RECORDS FOR THE EXERCISE:
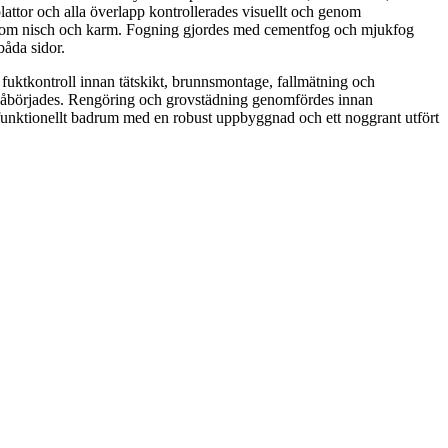
ttor och alla överlapp kontrollerades visuellt och genom
er som nisch och karm. Fogning gjordes med cementfog och mjukfog
båda sidor.
fuktkontroll innan tätskikt, brunnsmontage, fallmätning och
g påbörjades. Rengöring och grovstädning genomfördes innan
tt funktionellt badrum med en robust uppbyggnad och ett noggrant utfört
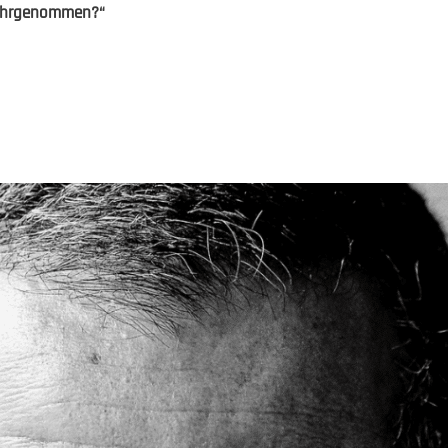
 wahrgenommen?“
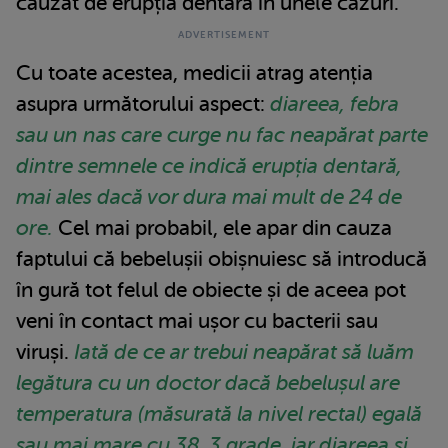
cauzat de erupția dentară în unele cazuri.
Cu toate acestea, medicii atrag atenția
asupra următorului aspect:
diareea, febra
sau un nas care curge nu fac neapărat parte
dintre semnele ce indică erupția dentară,
mai ales dacă vor dura mai mult de 24 de
ore.
Cel mai probabil, ele apar din cauza
faptului că bebelușii obișnuiesc să introducă
în gură tot felul de obiecte și de aceea pot
veni în contact mai ușor cu bacterii sau
viruși.
Iată de ce ar trebui neapărat să luăm
legătura cu un doctor dacă bebelușul are
temperatura (măsurată la nivel rectal) egală
sau mai mare cu 38, 3 grade, iar diareea și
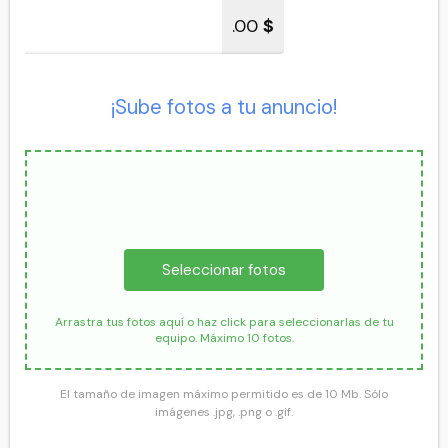
.00
$
¡Sube fotos a tu anuncio!
Seleccionar fotos
Arrastra tus fotos aquí o haz click para seleccionarlas de tu
equipo. Máximo 10 fotos.
El tamaño de imagen máximo permitido es de 10 Mb. Sólo
imágenes .jpg, .png o .gif.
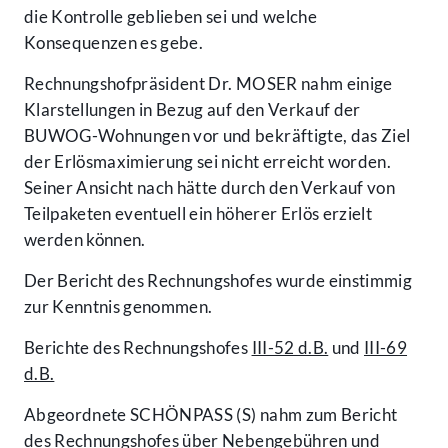
die Kontrolle geblieben sei und welche
Konsequenzen es gebe.
Rechnungshofpräsident Dr. MOSER nahm einige
Klarstellungen in Bezug auf den Verkauf der
BUWOG-Wohnungen vor und bekräftigte, das Ziel
der Erlösmaximierung sei nicht erreicht worden.
Seiner Ansicht nach hätte durch den Verkauf von
Teilpaketen eventuell ein höherer Erlös erzielt
werden können.
Der Bericht des Rechnungshofes wurde einstimmig
zur Kenntnis genommen.
Berichte des Rechnungshofes
III-52 d.B.
und
III-69
d.B.
Abgeordnete SCHÖNPASS (S) nahm zum Bericht
des Rechnungshofes über Nebengebühren und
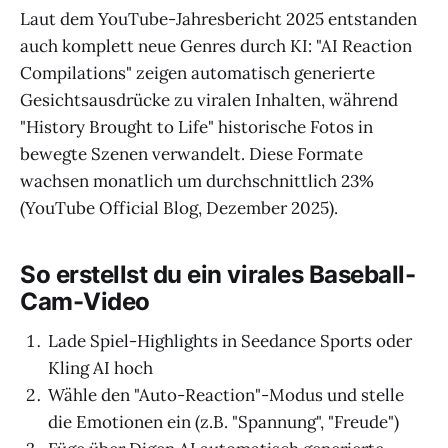
Laut dem YouTube-Jahresbericht 2025 entstanden
auch komplett neue Genres durch KI: "AI Reaction
Compilations" zeigen automatisch generierte
Gesichtsausdrücke zu viralen Inhalten, während
"History Brought to Life" historische Fotos in
bewegte Szenen verwandelt. Diese Formate
wachsen monatlich um durchschnittlich 23%
(YouTube Official Blog, Dezember 2025).
So erstellst du ein virales Baseball-
Cam-Video
Lade Spiel-Highlights in Seedance Sports oder
Kling AI hoch
Wähle den "Auto-Reaction"-Modus und stelle
die Emotionen ein (z.B. "Spannung", "Freude")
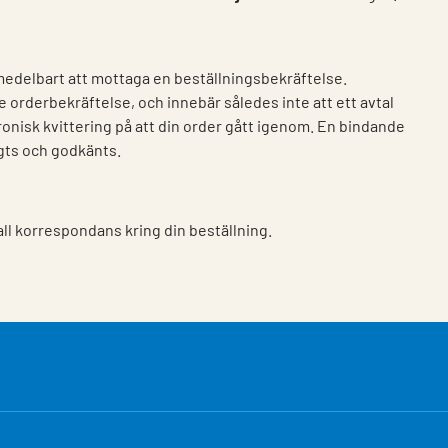
delbart att mottaga en beställningsbekräftelse.
e orderbekräftelse, och innebär således inte att ett avtal
ronisk kvittering på att din order gått igenom. En bindande
agts och godkänts.
l korrespondans kring din beställning.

EXERCISE INSTRUCTIONS: Scan the entries above and show each line that contains the word "neapărat".

RESULT OF THIS EXERCISE:
sau un nas care curge nu fac neapărat parte
Iată de ce ar trebui neapărat să luăm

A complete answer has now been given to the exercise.